+++ Supplied passage
The signal oscillator 12 comprises a 555 oscillator U1. An output terminal of the oscillation pulse wave signal is connected to a collector of the first optical coupler ISO2 of the battery polarity recognition circuit. The current detector 16 is a reed relay RL2. An exciter coil L2 of the reed relay is coupled between the pole BAT1+ of the car battery and the pole BAT2+ of the supplementary battery, and a switch SW2 of the reed relay RL2 is coupled between an oscillation-enabled terminal 2 of the 555 oscillator U1 and a ground terminal. When the reed relay RL2 gains a sufficient current to flow by the exciter coil L2, the switch SW2 makes the oscillation-enabled terminal connect to the ground terminal to gain a low electrical potential, so that the 555 oscillator U1 continues to output high electrical potential to the collector of the phototransistor of the first optical coupler ISO2.
An alarm circuit of reversed battery polarity 13 is coupled between the pole BAT1+ of the car battery and the pole BAT2+ of the supplementary battery. A warning sounds when the coupled battery polarity BAT1+, BAT1− of the car battery and BAT2+, BAT2− of the supplementary battery is reverse connected. The alarm circuit of reverse battery polarity 13 comprises a buzzer BZ1 and two parallel connected reverse diodes D2 and D5. The buzzer BZ1 is connected to the pole BAT1+ of the car battery and the pole BAT2+ of the supplementary battery by the reverse diodes D2 and D5 respectively.
++++++
+++ Data below
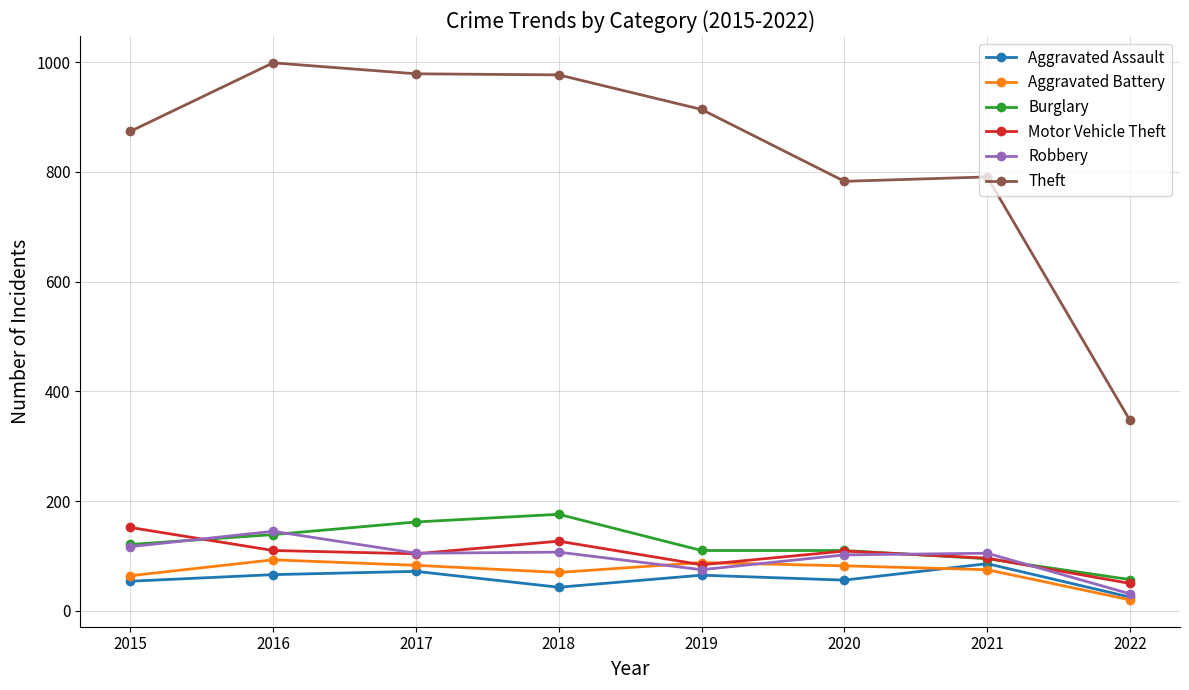

How many lines are shown in the chart?

6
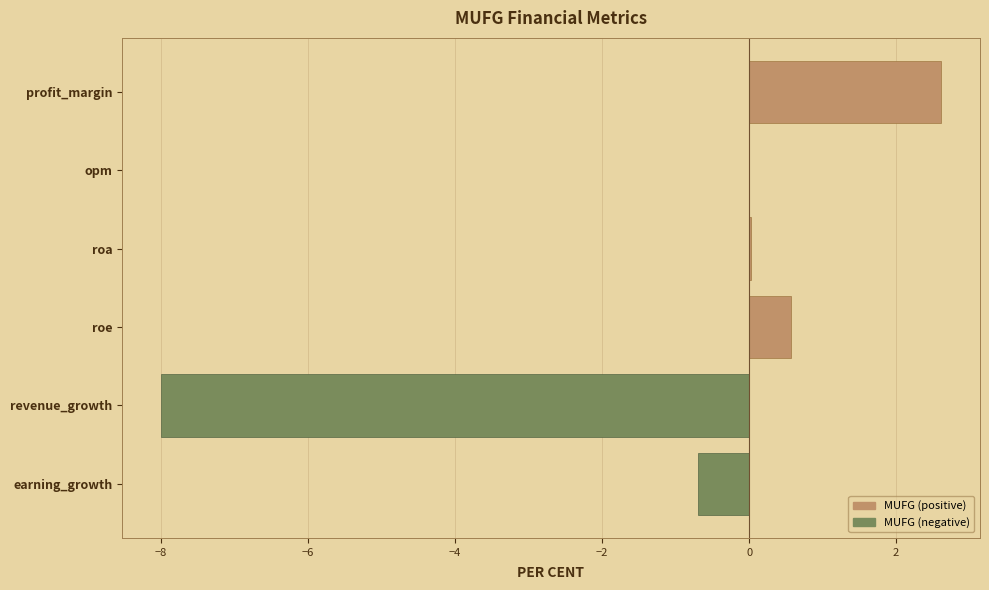

What position from the right is earning_growth?

1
++++++
(Written task)
Pick up the circuit description for the car battery and supplementary battery after its last sentence and write the next part.

(Answer)
An indicator light for discharged battery connection 14 comprises a light-emitting diode LED 1. An anode and a cathode of the light-emitting diode LED 1 are coupled to the positive pole BAT1+ and negative pole BAT1+ of the car battery respectively.
An indicator light for recharged battery connection 15 comprises a light-emitting diode LED2. An anode and a cathode of the light-emitting diode LED2 are coupled to the positive pole BAT2+ and negative pole BAT2− of the car battery respectively.
Referring to
Firstly, the exhausted car battery and the supplementary battery are connected to respective ends of the car battery jumper cable. Since the car battery still has a little power, when it is connected to one end of the car battery jumper cable, the LED1 of the indicator light for discharged battery connection will light up if the connected polarity is correct. On the contrary, if the connected polarity is incorrect, the buzzer BZ1 of the alarm circuit of reversed battery polarity will make warning sounds. Vehicle users can follow the light and sound indication to connect the correct polarity of the car battery with the BAT1+ and BAT1− of the apparatus. By the same way, if the correct polarity of the supplementary battery is connected with the BAT2+ and BAT2− of the apparatus of the present invention, the LED2 indicator light for recharged battery connection will light up, while if the connected polarity is incorrect, the buzzer BZ1 of the alarm circuit of reverse battery polarity will make warning sounds. In this way, the vehicle users can confirm whether the connected polarity is correct or not before beginning the recharge.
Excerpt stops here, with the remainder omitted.